## Data to use
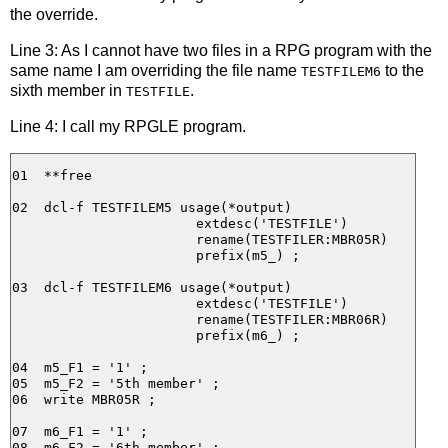
the override.
Line 3: As I cannot have two files in a RPG program with the
same name I am overriding the file name
to the
TESTFILEM6
sixth member in
.
TESTFILE
Line 4: I call my RPGLE program.
01  **free

02  dcl-f TESTFILEM5 usage(*output)

                       extdesc('TESTFILE')

                       rename(TESTFILER:MBR05R)

                       prefix(m5_) ;

03  dcl-f TESTFILEM6 usage(*output)

                       extdesc('TESTFILE')

                       rename(TESTFILER:MBR06R)

                       prefix(m6_) ;

04  m5_F1 = '1' ;

05  m5_F2 = '5th member' ;

06  write MBR05R ;

07  m6_F1 = '1' ;

08  m6_F2 = '6th member' ;
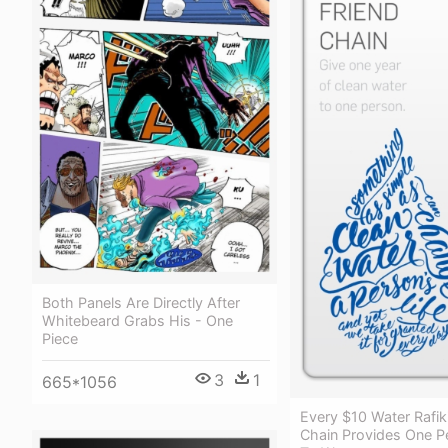
Both Panels Are Directly After
Whitebeard Grabs His - One
Piece
3
1
665*1056
Every $10 Water Rafiki
Chain Provides One P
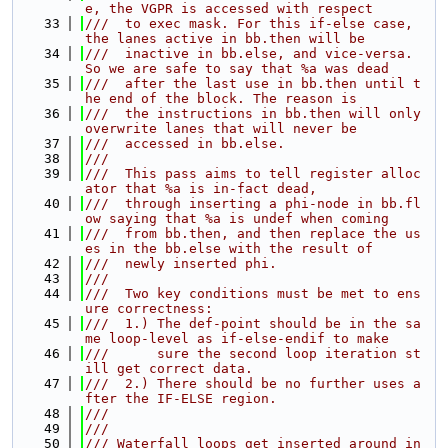
e, the VGPR is accessed with respect
   33
///  to exec mask. For this if-else case, 
the lanes active in bb.then will be
   34
///  inactive in bb.else, and vice-versa. 
So we are safe to say that %a was dead
   35
///  after the last use in bb.then until t
he end of the block. The reason is
   36
///  the instructions in bb.then will only 
overwrite lanes that will never be
   37
///  accessed in bb.else.
   38
///
   39
///  This pass aims to tell register alloc
ator that %a is in-fact dead,
   40
///  through inserting a phi-node in bb.fl
ow saying that %a is undef when coming
   41
///  from bb.then, and then replace the us
es in the bb.else with the result of
   42
///  newly inserted phi.
   43
///
   44
///  Two key conditions must be met to ens
ure correctness:
   45
///  1.) The def-point should be in the sa
me loop-level as if-else-endif to make
   46
///      sure the second loop iteration st
ill get correct data.
   47
///  2.) There should be no further uses a
fter the IF-ELSE region.
   48
///
   49
///
   50
/// Waterfall loops get inserted around in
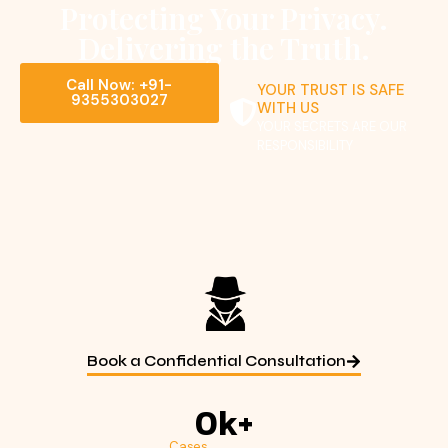
Protecting Your Privacy.
Delivering the Truth.
Call Now: +91-
YOUR TRUST IS SAFE
9355303027
WITH US
YOUR SECRETS ARE OUR
RESPONSIBILITY
Book a Confidential Consultation
0
k+
Cases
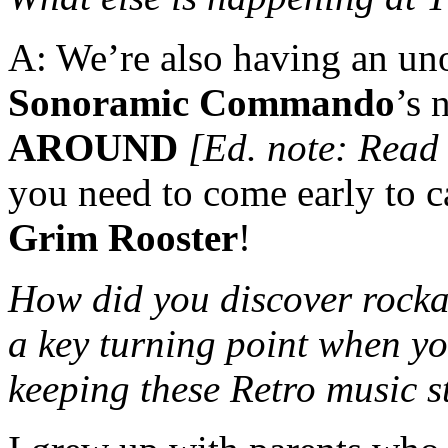
A: We’re also having an uno
Sonoramic Commando
’s
AROUND
[Ed. note: Read
you need to come early to 
Grim Rooster
!
How did you discover rocka
a key turning point when yo
keeping these Retro music st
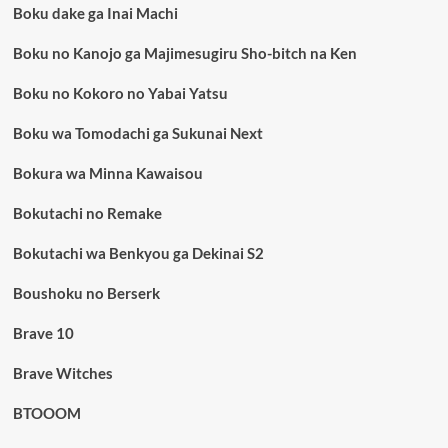
Boku dake ga Inai Machi
Boku no Kanojo ga Majimesugiru Sho-bitch na Ken
Boku no Kokoro no Yabai Yatsu
Boku wa Tomodachi ga Sukunai Next
Bokura wa Minna Kawaisou
Bokutachi no Remake
Bokutachi wa Benkyou ga Dekinai S2
Boushoku no Berserk
Brave 10
Brave Witches
BTOOOM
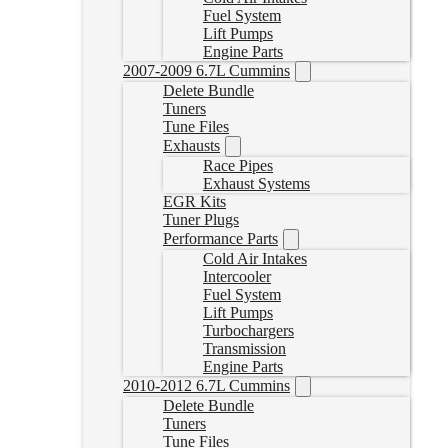
Fuel System
Lift Pumps
Engine Parts
2007-2009 6.7L Cummins
Delete Bundle
Tuners
Tune Files
Exhausts
Race Pipes
Exhaust Systems
EGR Kits
Tuner Plugs
Performance Parts
Cold Air Intakes
Intercooler
Fuel System
Lift Pumps
Turbochargers
Transmission
Engine Parts
2010-2012 6.7L Cummins
Delete Bundle
Tuners
Tune Files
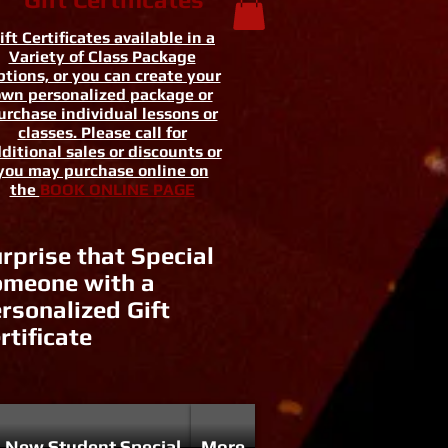
ift Certificates available in a
Variety of Class Package
tions, or you can create your
wn personalized package or
urchase individual lessons or
classes. Please call for
ditional sales or discounts or
you may purchase online on
the
BOOK ONLINE PAGE
rprise that Special
meone with a
rsonalized Gift
rtificate
New Student Special
More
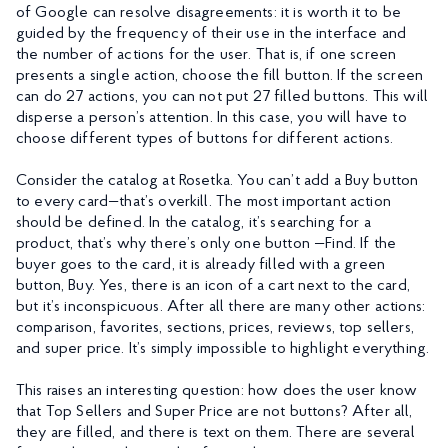
of Google can resolve disagreements: it is worth it to be
guided by the frequency of their use in the interface and
the number of actions for the user. That is, if one screen
presents a single action, choose the fill button. If the screen
can do 27 actions, you can not put 27 filled buttons. This will
disperse a person’s attention. In this case, you will have to
choose different types of buttons for different actions.
Consider the catalog at Rosetka. You can’t add a Buy button
to every card—that’s overkill. The most important action
should be defined. In the catalog, it’s searching for a
product, that’s why there’s only one button —Find. If the
buyer goes to the card, it is already filled with a green
button, Buy. Yes, there is an icon of a cart next to the card,
but it’s inconspicuous. After all there are many other actions:
comparison, favorites, sections, prices, reviews, top sellers,
and super price. It’s simply impossible to highlight everything.
This raises an interesting question: how does the user know
that Top Sellers and Super Price are not buttons? After all,
they are filled, and there is text on them. There are several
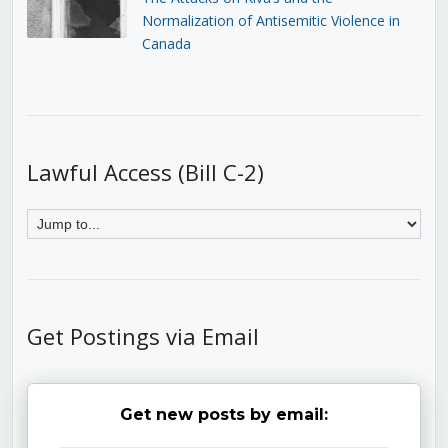
Normalization of Antisemitic Violence in
Canada
Lawful Access (Bill C-2)
Get Postings via Email
Get new posts by email:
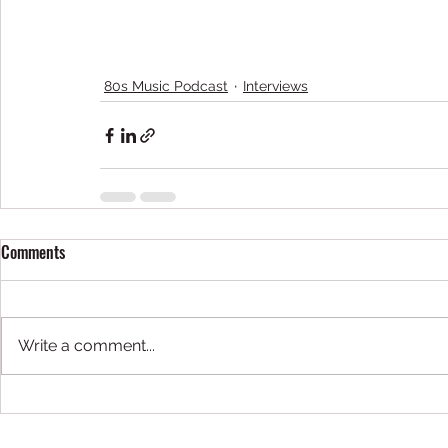
80s Music Podcast
Interviews
Comments
Write a comment...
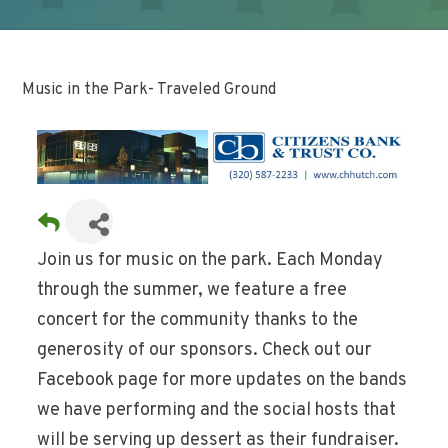
Music in the Park- Traveled Ground
Join us for music on the park. Each Monday
through the summer, we feature a free
concert for the community thanks to the
generosity of our sponsors. Check out our
Facebook page for more updates on the bands
we have performing and the social hosts that
will be serving up dessert as their fundraiser.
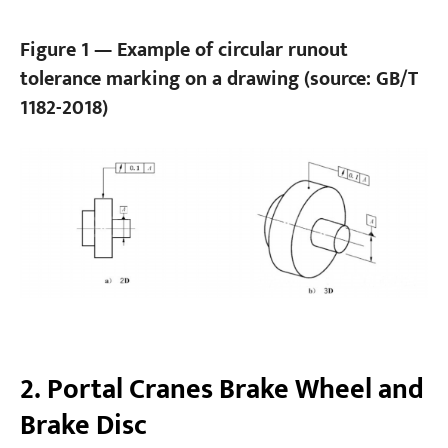
Figure 1 — Example of circular runout
tolerance marking on a drawing (source: GB/T
1182-2018)
2. Portal Cranes Brake Wheel and
Brake Disc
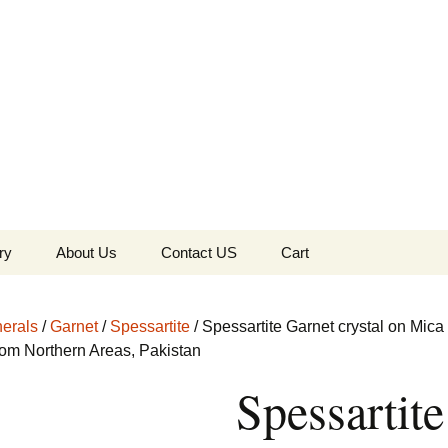
the Globe
ry
About Us
Contact US
Cart
 of Diamonds
Checkout
erals
/
Garnet
/
Spessartite
/ Spessartite Garnet crystal on Mica
c Collection
rom Northern Areas, Pakistan
Spessartite
s Jewels
Tela’s Stash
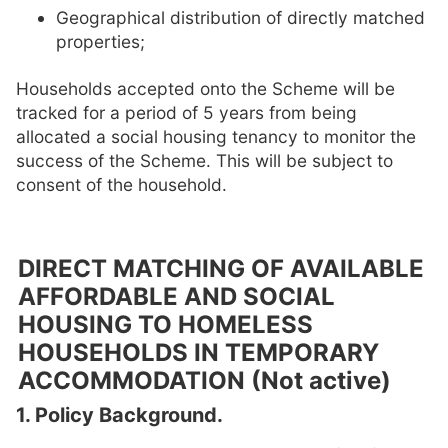
Geographical distribution of directly matched
properties;
Households accepted onto the Scheme will be
tracked for a period of 5 years from being
allocated a social housing tenancy to monitor the
success of the Scheme. This will be subject to
consent of the household.
DIRECT MATCHING OF AVAILABLE
AFFORDABLE AND SOCIAL
HOUSING TO HOMELESS
HOUSEHOLDS IN TEMPORARY
ACCOMMODATION (Not active)
1. Policy Background.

## What to work on
When the word "user" occurs in a line above, list that line.

## Final answer
the number of actions for the user. That is, if one screen
This raises an interesting question: how does the user know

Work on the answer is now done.